Where people and forests come together, fire is an issue. Wildland fire can threaten public safety and damage or destroy homes and other property. Community evacuation is sometimes required.

Forest fire in Terrace Bay, Ontario. Photo: Gary Gusol

Forest fire in Terrace Bay, Ontario
Photo: Gary Gusol

As more people purchase recreational properties in forested areas or move into residential developments in forested areas, they are increasing their potential exposure to wildland fires. The effects of climate change may also lead to some increase in the incidence of fires experienced by communities in the future.

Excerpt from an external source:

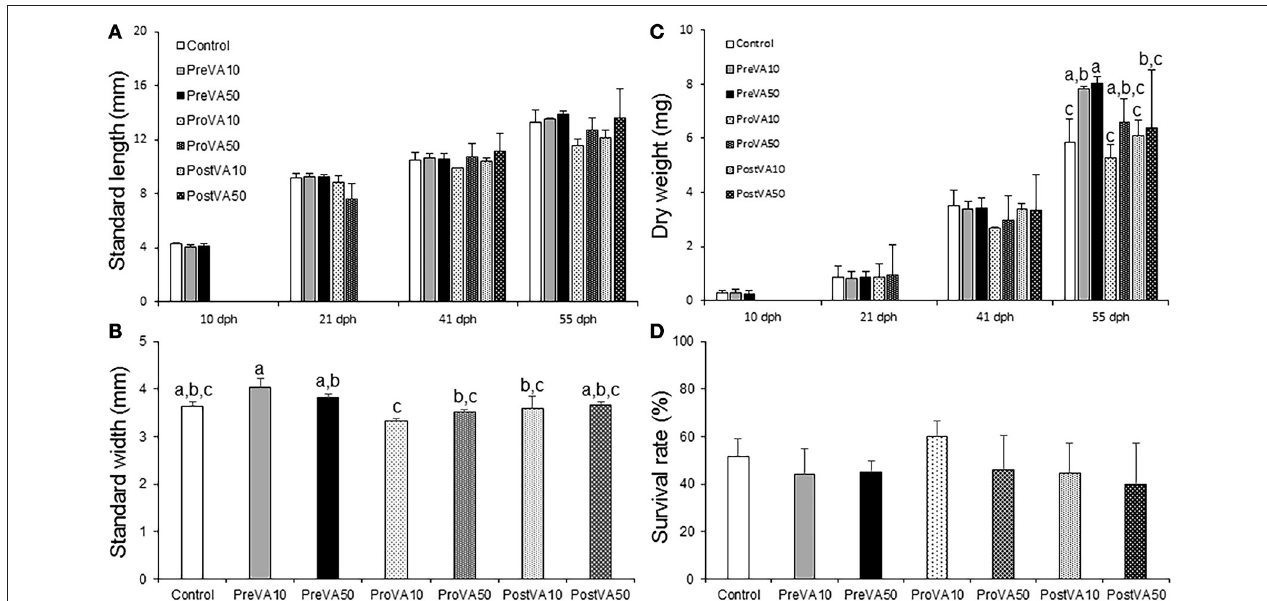
FIGURE 2 | Larval performance (growth and survival; mean ± standard deviation) in Senegalese sole fed the different experimental diets. Standard length at 10, 21, 41, and 55 dph (A) , standard width at 55 dph (B) , dry weight at 10, 21, 41, and 55 dph (C) and survival rate at 55 dph. For a detailed description about the different experimental groups, please see the legend of Figure 1 . Different letters at the top of each bar denote statistically significant differences among experimental groups (ANOVA, P < 0.05; N = 3).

Firefighting activities are essential in protecting communities. At the same time, it is important for communities and homeowners to understand the dangers of wildland fires, how they can help prevent fires from starting and spreading, and what they can do to reduce the risk to their communities and homes.

The main risk factors

Many factors influence the risk of wildland fires occurring and the way they will behave.

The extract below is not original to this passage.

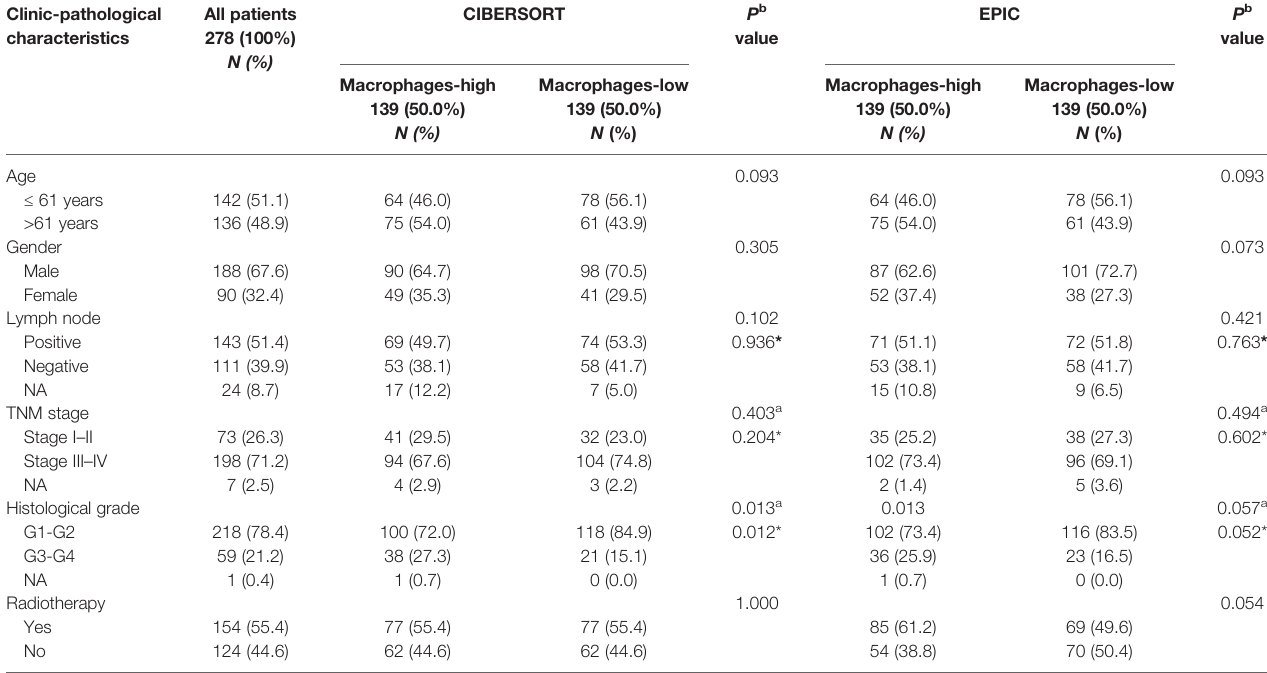
TABLE 2 | Correlation of macrophage in fi ltration deconvolved using CIBERSOFT and EPIC with clinic-pathological characteristics of OSCC patients in TCGA cohort. Clinic-pathological characteristics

  • Ecological factors are the main influences, such as forest type, tree age, topography and weather.
  • Human factors play a part in developed forest areas. For example, the risk of fire rises when forestry operations take place in dry conditions, and where logging roads give recreationists increased access to forested back country.

Awareness of all of these factors improves a community’s ability to reduce the fire risk around it, and to prepare for and recover from fires.

Forest management agencies have sophisticated tools for measuring ecological risk factors. These agencies are now also beginning to examine the social factors.

FireSmart®

Public awareness programs such as FireSmart® are helping communities manage and reduce fire risk.

The FireSmart® manual and website provide homeowners, landscape planners and forest managers with advice on how to protect homes and communities located in forest areas. These resources also provide tools to help increase public safety, protect structures and reduce evacuation and firefighting costs.

Examples of the mitigation measures that communities and homeowners can take: minimizing and controlling vegetation growth around communities and residential property; and building residences and other structures with fire-resistant materials.

Understanding human attitudes to fire risk better

Vegetation management and fire-resistant home design and construction are vital for minimizing community vulnerability to wildland fire dangers. However, also of growing interest to fire protection agencies are the social, psychological and cultural factors that shape people’s understanding of fire hazards and their readiness to respond to the risks.

The Canadian Forest Service is collaborating with several research partners to assess the risk of wildland fires and their impacts on communities and non-timber values. The goal is to better understand:

  • public perception of the risk
  • public acceptance of fire management options
  • the factors that influence community and household mitigation efforts

The insights gained from this research will help guide the development of policies and programs designed to enhance the efforts of communities and households to reduce fire risks.

Growing awareness of all the risk factors will also help authorities identify those communities at particular risk and assist them to become better prepared.